Though none of the surgeons complained of visual strains, dizziness or headache during or after the 3D procedure of enrolled studies in our analysis, 3D vision during endoscopy has previously been linked to side effects such as dizziness, headaches, eyestrain, disorientation and physical discomfort [38]. A systematic review reported 18 trials measuring whether participants felt any side effects when using 3D vision technology. In the results half of the trials reported side effects. The most commonly investigated were discomfort, dizziness, eye strain, nausea and fatigue [36]. These side effects might decrease when using new and more advanced 3D systems with improved image quality, compared to the first generation of 3D systems which offered the surgeons degraded viewing conditions because of poor image resolution [39]. Furthermore, the first generation of 3D systems used heavy and uncomfortable eyewear, while the newest 3D glasses are light and comfortable to wear. The newly developed glasses-free three-dimensional endoscopic system may be a potential solution to overcome these side effects [40].

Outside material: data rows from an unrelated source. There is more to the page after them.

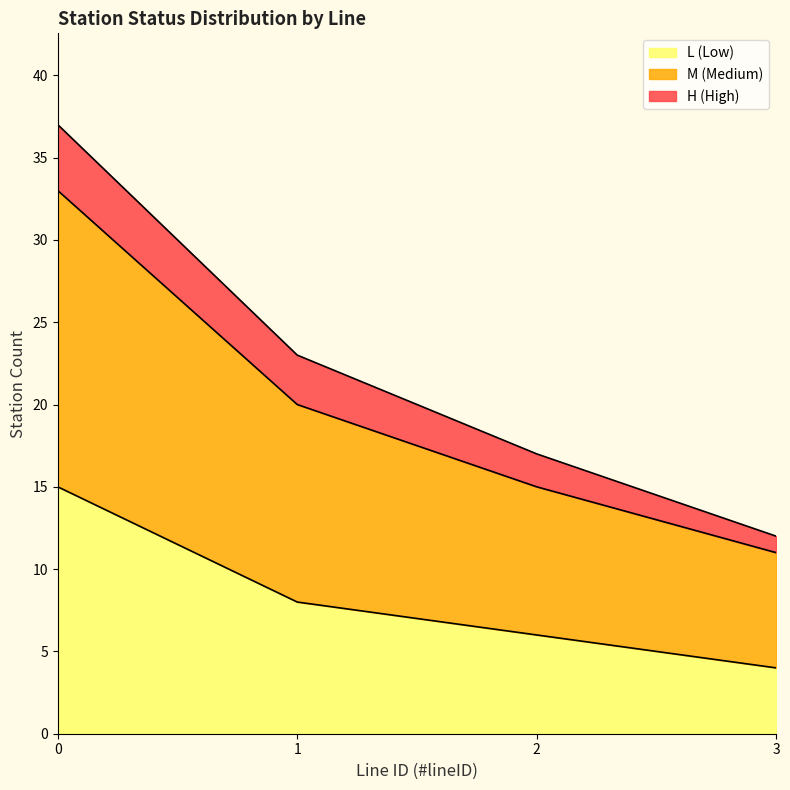

At which label does L (Low) reach its minimum?

3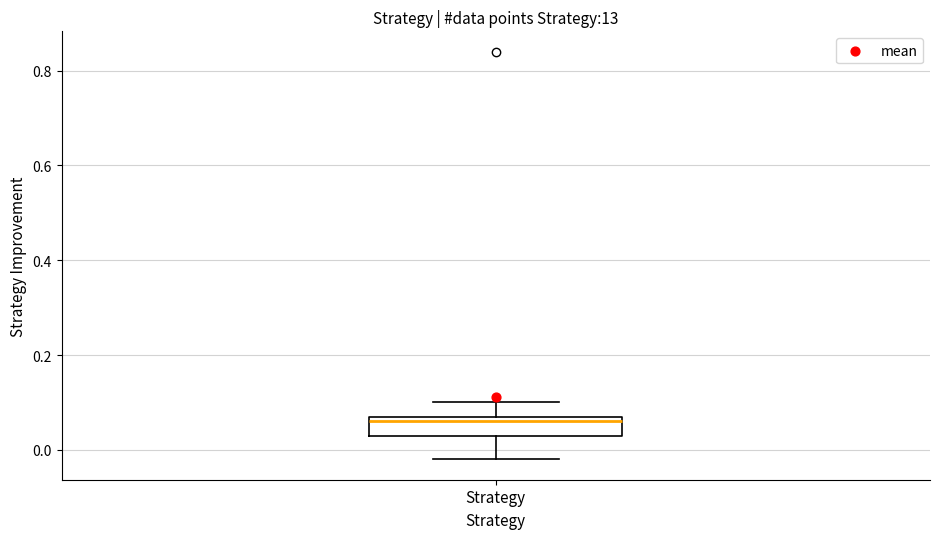

Transcribe this box plot: give where the median line is, the range the box spans, and where the two whiskers end, as read against the y-axis. The values are not printed on the chart, so give them approximately, as read against the axis.

median 0.06, box 0.04 to 0.08, whiskers -0.02 to 0.10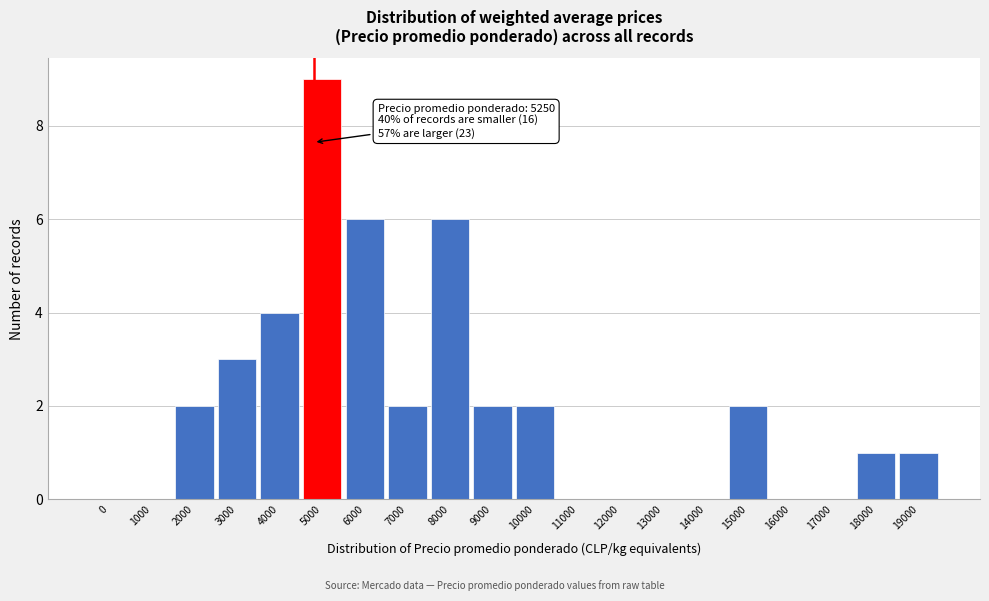

Reading right to left, list all the values displayed in this chart.

19000=1	18000=1	17000=0	16000=0	15000=2	14000=0	13000=0	12000=0	11000=0	10000=2	9000=2	8000=6	7000=2	6000=6	5000=9	4000=4	3000=3	2000=2	1000=0	0=0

Aside from the conventional three-dimensional display system, 2 other 3D displays have emerged in recent years. 3D robotic-assisted surgery has been proved a feasible and safe alternative to conventional endoscopic surgery, with less 30-day mortality and morbidity in both laparoscopic or thoracoscopic surgeries [41, 42]. Furthermore, robotic-assisted surgery has the advantage of advanced features such as three-dimensional visualization, increased degree of motion and rotational freedom, and small-wristed instruments that facilitate complex movements in a rigid cavity [42]. Another new technology, glasses-free 3D endoscopic system, was developed recently and applied in video-assisted thoracoscopic surgery [40], which effectively reduced the operator’s sense of discomfort and poor lighting; meanwhile, it effectively improved the operator’s sense of space and reduced the time required for space conversions. Although the currently used 3D system is more expensive than the standard 2D system, the expense of operating the 3D robotic system or the glasses-free 3D display is even higher; thus, the conventional 3D endoscopic system may represent the optimum selection for many centers.

In all, the current study showed that 3D display endoscopic surgery was associated with significantly shorter operating time, less blood loss and shorter hospital stay than 2D display, which probably contributed to better sense of space and depth. Therefore, we believed that 3D endoscopic surgery should be considered a preferable option when economic condition permits, especially for surgeries with complex anatomical steps or with difficult procedures.

We acknowledge several limitations to our study. First, not all of the included studies were prospective randomized comparisons, which increase the risk of potential selection and reporting bias. Second, heterogeneity among studies still existed. We have conducted meta-regression of published year, study types, endoscopy types, disease types, quality score and different regions. All these covariates were statistically insignificant in regard to their effect on heterogeneity. The different levels of surgeons’ experience, the shorter learning curve for the 3D display group and the differing baseline characteristics of the two groups might explain the heterogeneity. In addition, 15 out of 23 articles were conducted in China, which can be another bias for the article. Last, the data we used are based on the published literature rather than the primary data as we were unable to obtain unpublished data.

Conclusions

The meta-analysis of current evidence reveals that the 3D display system is superior to the 2D system in clinical settings with significantly shorter operating time, less blood loss and shorter hospital stay. These findings suggest that, in laparoscopic or thoracoscopic surgeries, 3D endoscopic system is preferable when condition permits. Future efforts should be made on decreasing the side effects of 3D display and increasing its cost-effectiveness.